Maddie kept her head down, working with Becky and Douglas on going back over everything.

They remapped the cave photo and pinned it with the others but just as before it gave them nothing new, no new leads. Maddie sat there staring at it for a while, seeing herself, seeing her lying there and feeling like someone or something was screaming in her head. Suddenly she got up, walked over to the board and flipped it so that there was only the white back and re-pinned it back with all the notes. Neither Douglas nor Becky said anything, if anything they acted like it had always been like that, always hidden and she was grateful that they weren’t probing, weren’t asking her what the significance was.

“There’s got to be something.” Becky muttered after hours of flitting through her notes.

Maddie sighed. It was infuriating, to think they’d got so much intel, so much data but it all led to nothing. She sat back in her chair screwing her face up.

“I’m getting a coffee.” Maddie muttered getting up and heading to the kitchen before coming back with an extra strong cup for all three of them.

“Thanks.” Becky said taking hers.

“Here’s a question, who cracked my code?” Maddie asked after taking a long sip of coffee and burning the roof of her mouth.

“On the video?” Becky said looking up.

“Yeah.” Maddie replied.

“Me.
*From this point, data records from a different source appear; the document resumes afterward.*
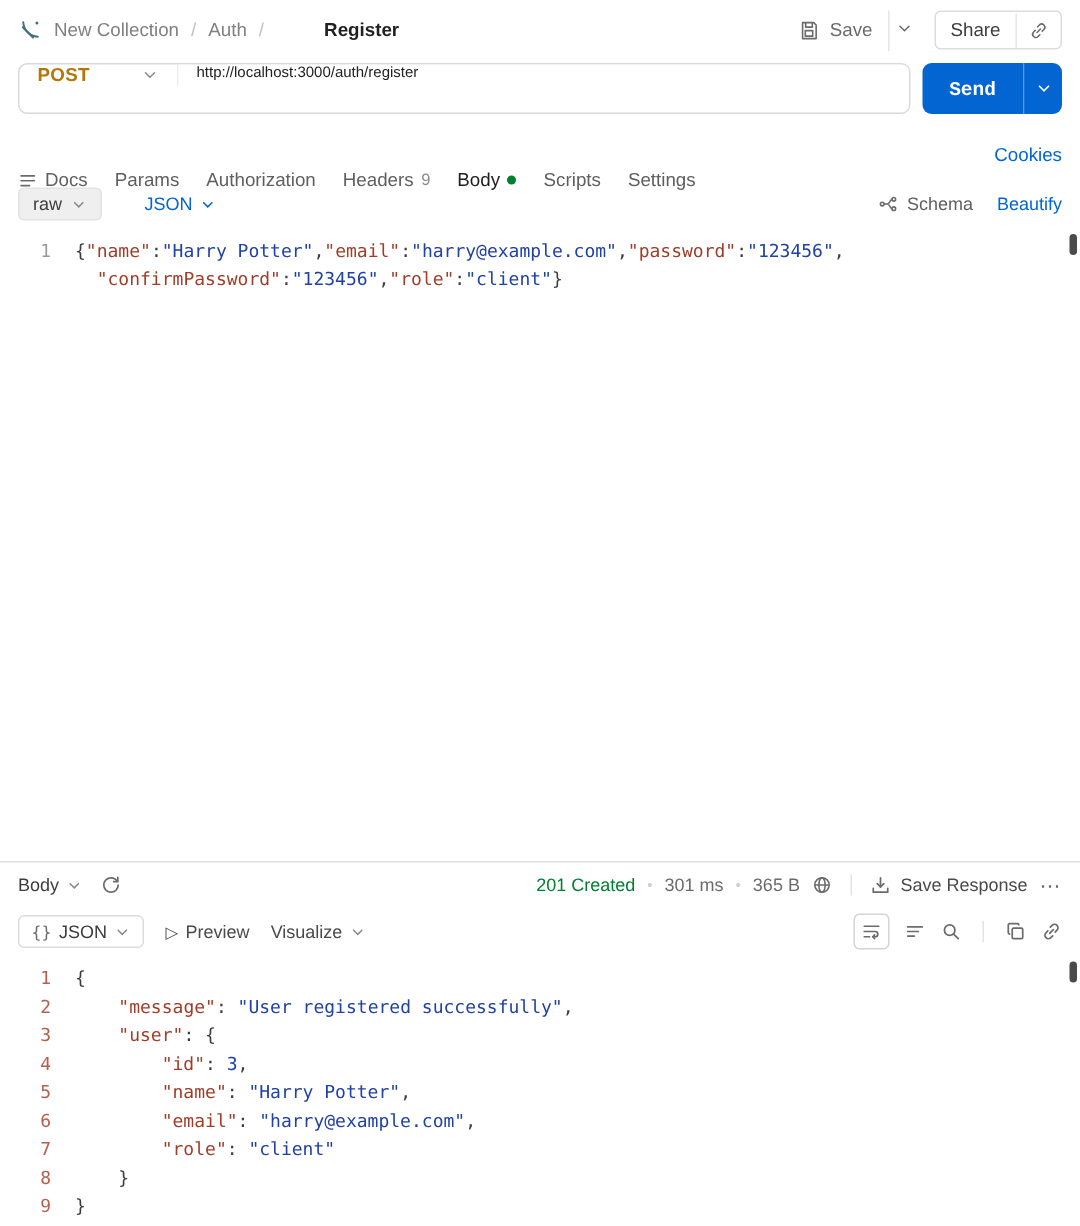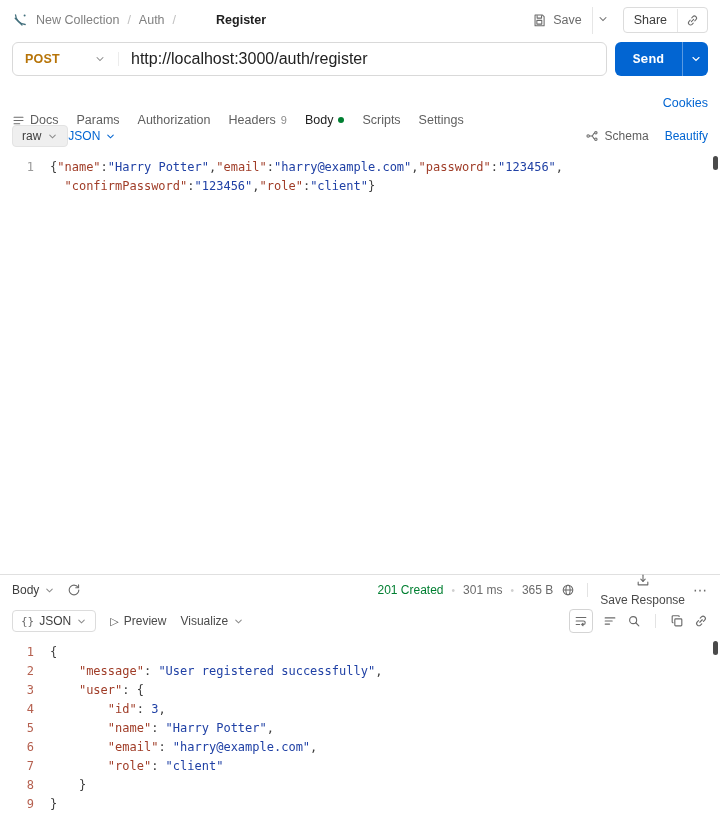"POST" .url-control { align-items: center -> flex-start }
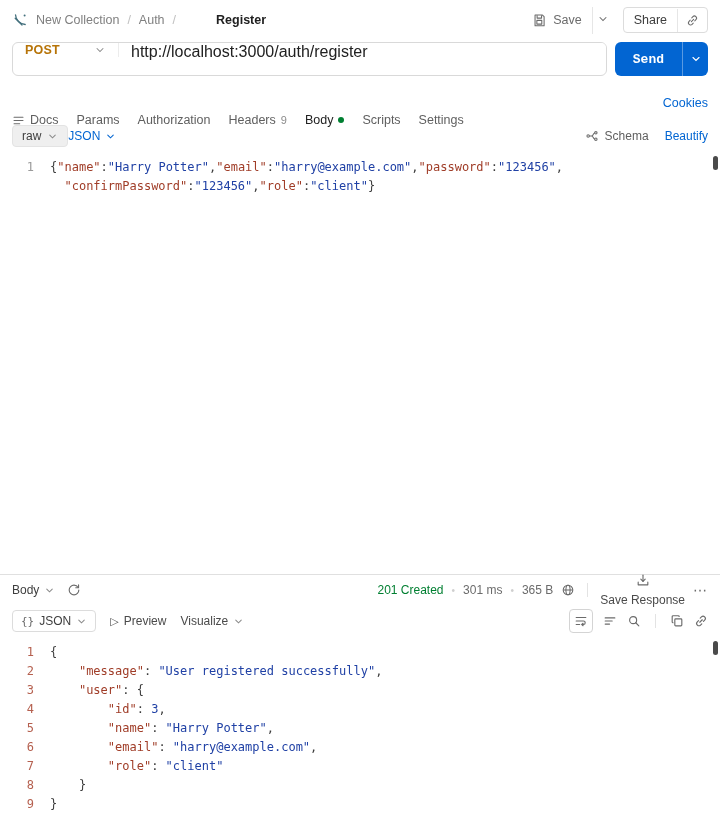"http://localhost:3000/auth/register" .url-input { font-size: 16px -> 10px }
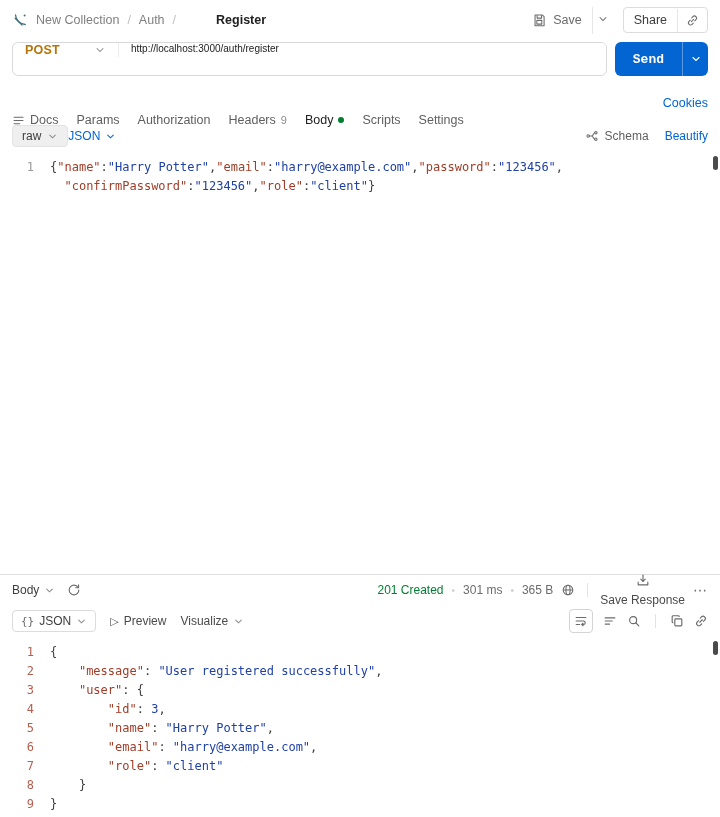"raw" .sub-row { gap: 0 -> 28px }
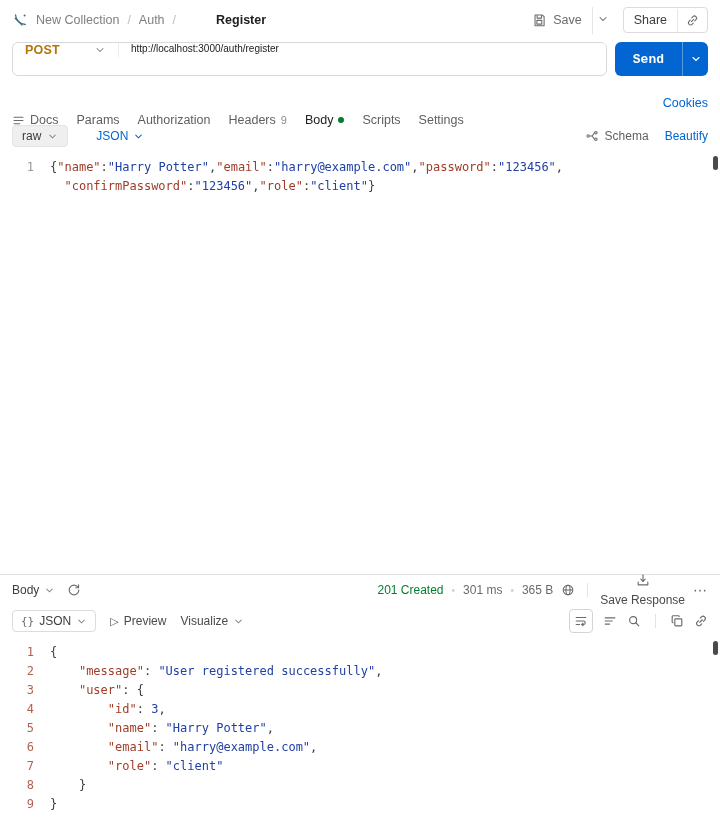"Save Response" .save-resp { flex-direction: column -> none }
I remembered the weird hand thing you did so we figured the number bit out relatively quickly but then it took us a while to work out what it all actually meant.” Becky said.

“How’d you figure it?”

Becky shrugged. “I’m not sure exactly. It started with just number association. We thought it might be a bank account number but that made no sense. Then I just got thinking about serial numbers, and something made me check the referencing system that Homewell used for their cases and then it all came together.”

“I would have made the clue easier but I had to think on my feet. I only saw a partial name of the train station. The ‘Mark’ bit was all I saw and then the sign itself, the paintwork that told me it was a train station.” Maddie explained.

“It was pretty cool as a puzzle to be honest. Just had to really scratch my head to solve it.” Becky said.

“Sorry.”

“Don’t be. I’m just pleased we figured it out in time. We’d have never have guessed that’s where they were keeping you. It’s pretty ingenious really, because who would think to look at a disused station?”

Maddie gave her a wry smile. “I worked that case right when I started at Homewell. I was the most junior agent on it. It was a horrible one but it taught me a lot.”

“Did the guy really keep her in that tunnel?”

“Yeah. Our team found the remains. We were doing a search of the area around it and someone pulled an old map which showed where the train line used to be. Her parents were heartbroken but at least they got her back, she’d been missing for almost five years by the time we found her.”

“That’s awful.”

“Yeah but we got enough evidence to prove Harkings did it. The Police took over and he’s rotting away now which is at least something.”

“Justice done then huh?” Becky muttered.

“Something like that.” Maddie replied taking another sip of her coffee.